The Ghana Mission in Ouagadougou and the Burkina Faso Parliament, personified in the influential Fatoumata Diendere-Diallo, former Mayor of Ouagadougou, also played massive roles in initiating the framework and systems. Indeed, the first lines of the proposal were written in the living room of Fatoumata Diendere-Diallo, during a meeting between Ghana and Burkina Faso to discuss the nation’s turbulent and, sometimes, crime-riddled tomato industry.

Fifteen years ago, Burkina Faso imported tomatoes from Ghana – in the Upper East. Today, able-bodied men and women pick the fruit and vegetable from farm gates in Burkina Faso during harvest season from December to May, whilst others act as scouts for traders from Ghana who are in search of tomatoes to buy – whilst in their own backyard and irrigation sites, the productive population in agriculture is aged.

When these able-bodied men from Navrongo, Chiana-Paga and Bolgatanga are not employed on farm gates in Burkina Faso, they are on mission as foot soldiers for political parties – because, according to them, agriculture does not pay. Indeed, they had seen over the years, banks drag their parents to the courts for reneging on loans they had contracted from the banks to produce vegetables.

Poor yield and market occasioned by lack of extension facilities and best practices have reduced agriculture in the Upper East in Northern Ghana to crass drudgery. Worse still, producer-trader relationship, a key ingredient in agro-business, had worsened over the years – heightened by the fact that traders down-South, for profit reasons, skip Upper East farmers and move into Burkina Faso to import the vegetable.

Matched against the Ministry of Trade and Industry’s efforts at revamping the Pwalugu Tomato Factory to support marketing of tomatoes in the Upper East, Ghana may be blazing the trail for others in the ECOWAS sub-region to emulate in integrating peoples and economies in realizing the ECOWAS vision of expanding national economies beyond borders.

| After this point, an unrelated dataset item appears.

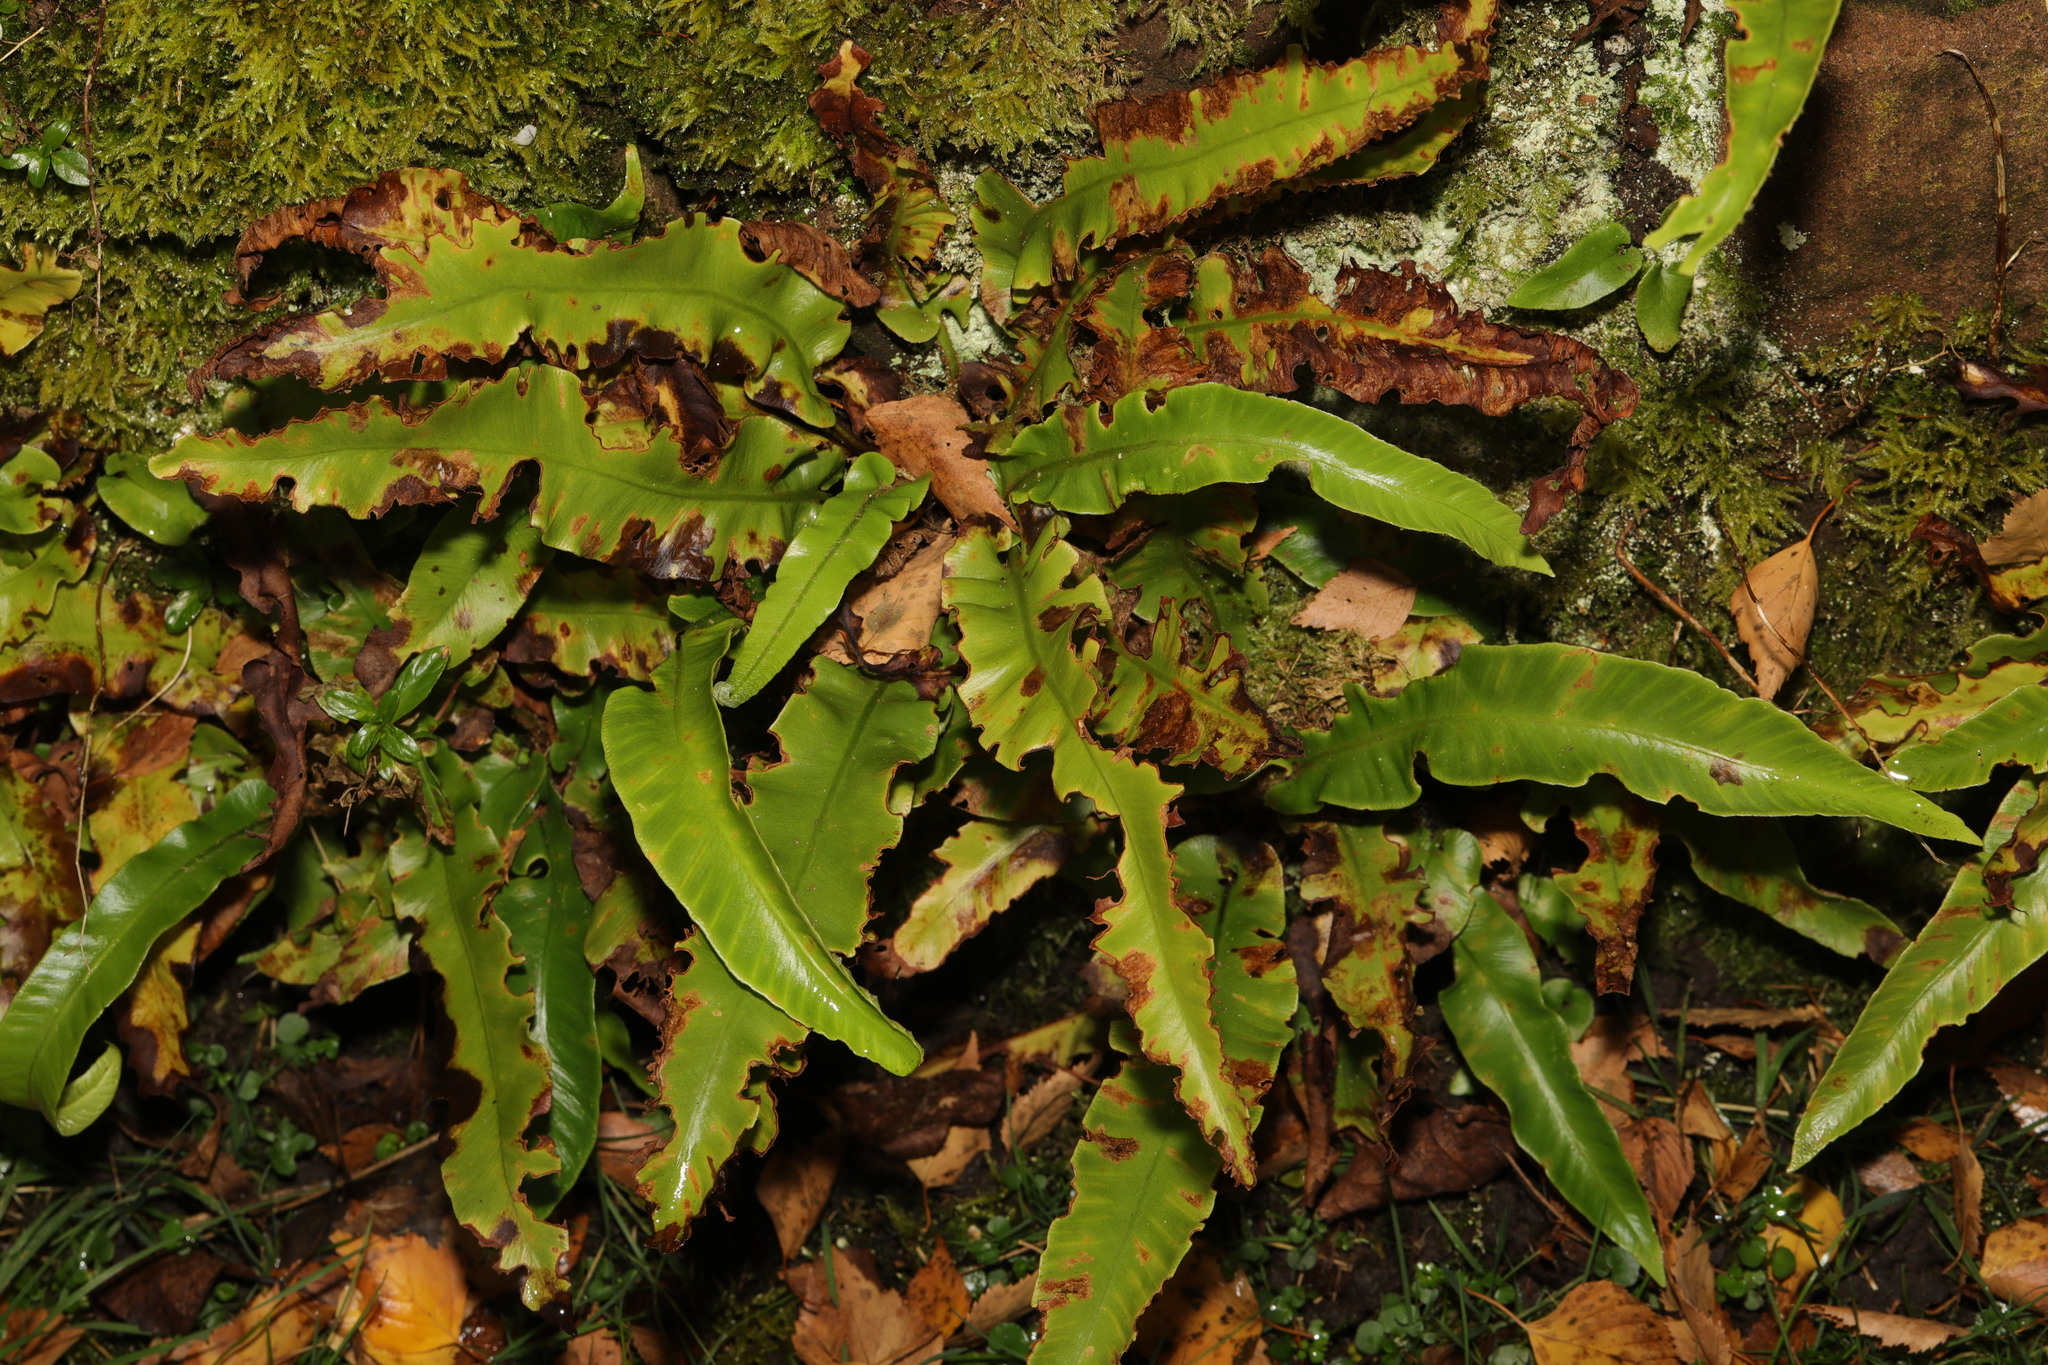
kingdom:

The Savannah Accelerated Development Authority, mandated by Ghana’s Government to help accelerate, create wealth, and growth through agriculture and employment generation is expected to provide a massive and missing link, not only in moving back people up North and in bringing back lost populations now slaving in urban towns and cities in Ghana, but also creating industrialized zones for further enhancing trade and economic boom in the sub-region.

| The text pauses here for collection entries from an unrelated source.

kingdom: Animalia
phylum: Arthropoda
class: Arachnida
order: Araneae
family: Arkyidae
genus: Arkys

Challenges dogging the cross border trade, which warranted this intervention and turned curses into blessings, include traders from Ghana crediting tomatoes from Burkinabe producers and absconding; buying with fake CFA, and drivers from Ghana ignoring safety rules and engaging in hit-and-run practices.

Others include contraband activity, in which drivers sent marijuana across the borders onto farm gates for exchange for tomatoes and rape, and armed robbery attacks against traders, both on Burkinabe and Ghanaian highways.

The framework is based on research conducted by Washington-based food policy research institute, including MoFA scientists and researchers.